Kan dit over andere plaatsen gaan dan Neuss en Gellep (bij Krefeld), waar ook kampen zijn aangetoond? En dat de troepen die tegen de opstandige Civilis worden ingezet vanuit het zuiden naar het noorden trekken?
Hier verlaat ik voorlopig de chronologie van de opstand.
Niet vergeten: we hebben nog iets uit de
Annales (I.45) ook van Tacitus:
7. “Vetera” ligt op 60 mijlen afstand van “het altaar van de Ubiërs” (= Keulen).
Dit is correct voor het castra op de Fürstenberg bij Xanten!
Je vindt dat het verhaal over het onder water zetten van een gebied waar de finale strijd gevoerd werd tussen Civilis en Cerialis niet past bij het castra op de Fürstenberg.
Hist. V.14,15.
Ik vraag me af hoe sterk dit argument is (kan zijn) tegenover de vele aanwijzingen die te vinden zijn om Vetera wél met dit castra te identificeren.
Het lijkt mij toe dat die onder water gezette velden waar de strijd gestreden werd niet direct naast het castra hebben gelegen, maar dat de beide legers elkaar ergens in een open gebied getroffen hebben (volgens Tacitus “een uitgestrekte vlakte”). Er zijn (zuid-)oostelijk en ook ten noorden van de Fürstenberg volgens mij genoeg vlakke gebieden dicht bij de Rijn aan te wijzen waar zich dit mogelijk voltrokken kan hebben.
Het terrein was volgens Tacitus al moerassig van nature.
Maar ondanks het water, waar de soldaten zeker last van hadden, werd er wel gestreden. Zo ik het lees bij Tacitus was er zeker geen sprake van een volledig ondergelopen gebied.
Maar zelfs als je meer gewicht wilt toekennen aan deze “overstroming” en dat niet zo ziet zitten in de buurt van Xanten, dan nog kan dat m.i. niet opwegen tegen de vele aanwijzingen die in de tekst van Tacitus te vinden zijn om Vetera te identificeren met het castra op de Fürstenberg.
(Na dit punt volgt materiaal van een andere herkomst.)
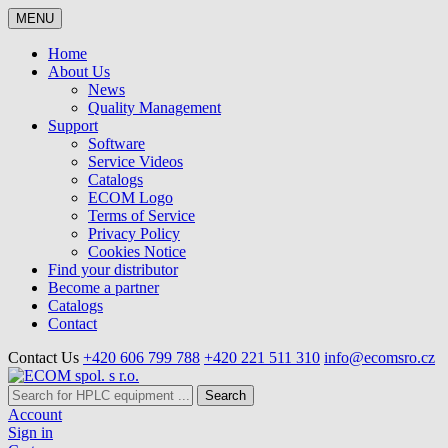
MENU
Home
About Us
News
Quality Management
Support
Software
Service Videos
Catalogs
ECOM Logo
Terms of Service
Privacy Policy
Cookies Notice
Find your distributor
Become a partner
Catalogs
Contact
Contact Us
+420 606 799 788
+420 221 511 310
info@ecomsro.cz
Search
Account
Sign in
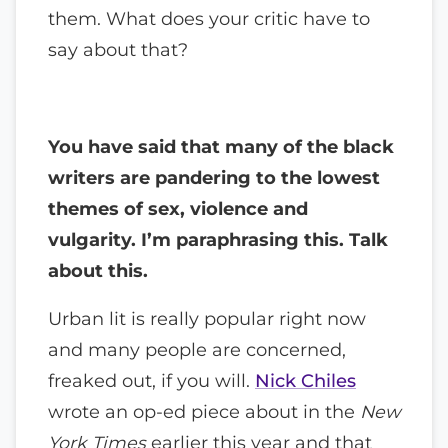
them. What does your critic have to
say about that?
You have said that many of the black
writers are pandering to the lowest
themes of sex, violence and
vulgarity. I’m paraphrasing this. Talk
about this.
Urban lit is really popular right now
and many people are concerned,
freaked out, if you will.
Nick Chiles
wrote an op-ed piece about in the
New
York Times
earlier this year and that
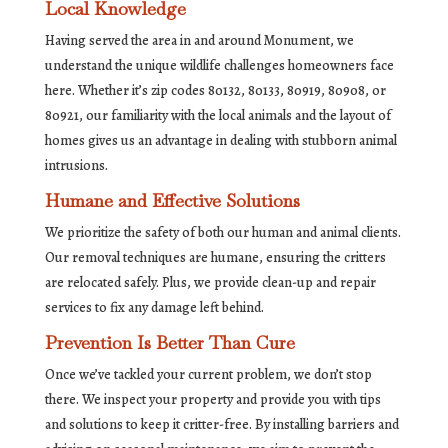
Local Knowledge
Having served the area in and around Monument, we
understand the unique wildlife challenges homeowners face
here. Whether it’s zip codes 80132, 80133, 80919, 80908, or
80921, our familiarity with the local animals and the layout of
homes gives us an advantage in dealing with stubborn animal
intrusions.
Humane and Effective Solutions
We prioritize the safety of both our human and animal clients.
Our removal techniques are humane, ensuring the critters
are relocated safely. Plus, we provide clean-up and repair
services to fix any damage left behind.
Prevention Is Better Than Cure
Once we’ve tackled your current problem, we don’t stop
there. We inspect your property and provide you with tips
and solutions to keep it critter-free. By installing barriers and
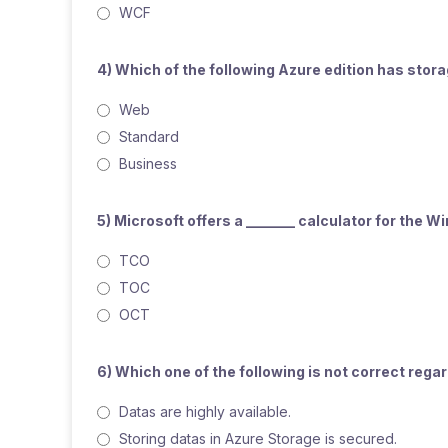
WCF
4) Which of the following Azure edition has sto
Web
Standard
Business
5) Microsoft offers a _______ calculator for the 
TCO
TOC
OCT
6) Which one of the following is not correct reg
Datas are highly available.
Storing datas in Azure Storage is secured.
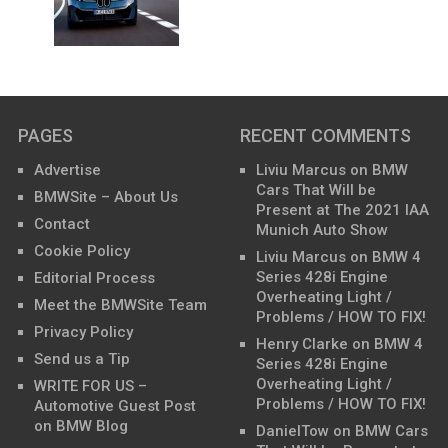
PAGES
RECENT COMMENTS
Advertise
Liviu Marcus
on
BMW
Cars That Will be
BMWSite – About Us
Present at The 2021 IAA
Contact
Munich Auto Show
Cookie Policy
Liviu Marcus
on
BMW 4
Series 428i Engine
Editorial Process
Overheating Light /
Meet the BMWSite Team
Problems / HOW TO FIX!
Privacy Policy
Henry Clarke
on
BMW 4
Send us a Tip
Series 428i Engine
Overheating Light /
WRITE FOR US –
Problems / HOW TO FIX!
Automotive Guest Post
on BMW Blog
DanielTow
on
BMW Cars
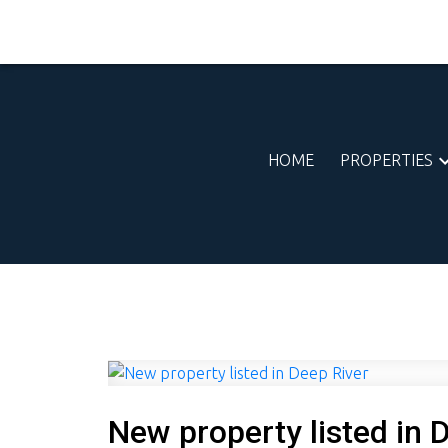
HOME
PROPERTIES
New property listed in 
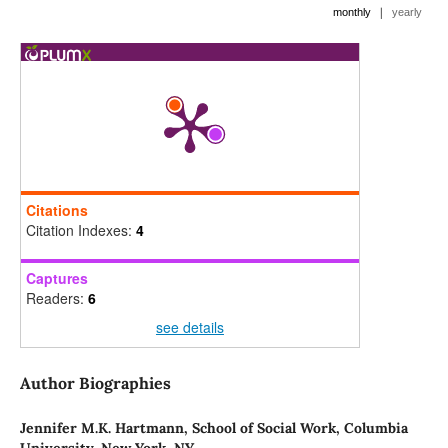
|
monthly
yearly
Citations
Citation Indexes:
4
Captures
Readers:
6
see details
Author Biographies
Jennifer M.K. Hartmann,
School of Social Work, Columbia
University, New York, NY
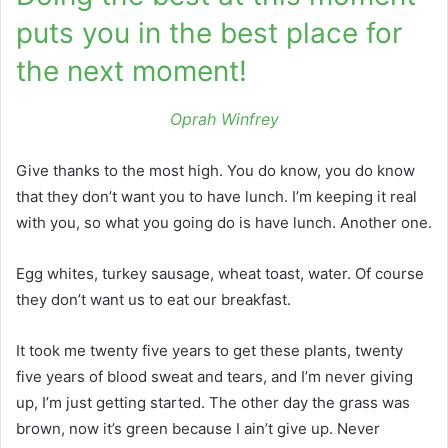
puts you in the best place for
the next moment!
Oprah Winfrey
Give thanks to the most high. You do know, you do know
that they don’t want you to have lunch. I’m keeping it real
with you, so what you going do is have lunch. Another one.
Egg whites, turkey sausage, wheat toast, water. Of course
they don’t want us to eat our breakfast.
It took me twenty five years to get these plants, twenty
five years of blood sweat and tears, and I’m never giving
up, I’m just getting started. The other day the grass was
brown, now it’s green because I ain’t give up. Never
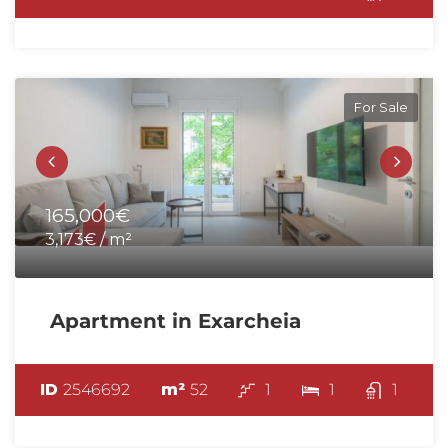
For Sale
165,000€
3,173€ / m²
Apartment in Exarcheia
ID
2546692
m²
52
1
1
1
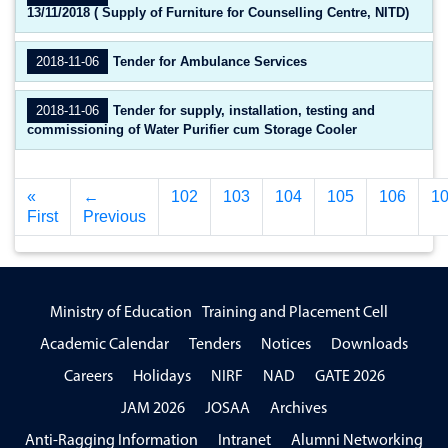
13/11/2018 ( Supply of Furniture for Counselling Centre, NITD)
2018-11-06
Tender for Ambulance Services
2018-11-06
Tender for supply, installation, testing and
commissioning of Water Purifier cum Storage Cooler
«
←
102
103
104
105
106
1
First
Previous
Ministry of Education
Training and Placement Cell
Academic Calendar
Tenders
Notices
Downloads
Careers
Holidays
NIRF
NAD
GATE 2026
JAM 2026
JOSAA
Archives
Anti-Ragging Information
Intranet
Alumni Networking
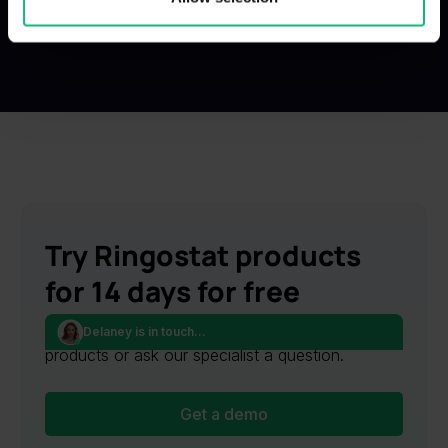
provided to them or that they’ve collected from your use
of their services.
Try Ringostat products
for 14 days for free
Request an online presentation of Ringostat
Delaney is in touch...
products or ask our specialist a question.
Get a demo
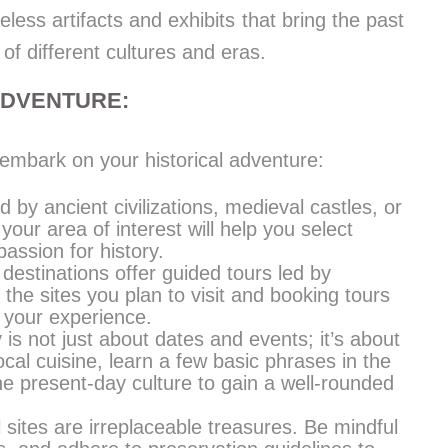
ss artifacts and exhibits that bring the past
 of different cultures and eras.
ADVENTURE:
embark on your historical adventure:
d by ancient civilizations, medieval castles, or
your area of interest will help you select
passion for history.
 destinations offer guided tours led by
he sites you plan to visit and booking tours
 your experience.
y is not just about dates and events; it’s about
ocal cuisine, learn a few basic phrases in the
e present-day culture to gain a well-rounded
l sites are irreplaceable treasures. Be mindful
8. En dan hebben we ook nog Ptolemaeus en de Peutingerkaart. In beide bronnen vinden we Vetera op een plek die bij Xanten kan liggen, niet in de directe omgeving van de Rijnmondingen.
Tot zover maar weer.
Groet,
Dagobert
Science: An orderly arrangement of what at the moment seem to be facts.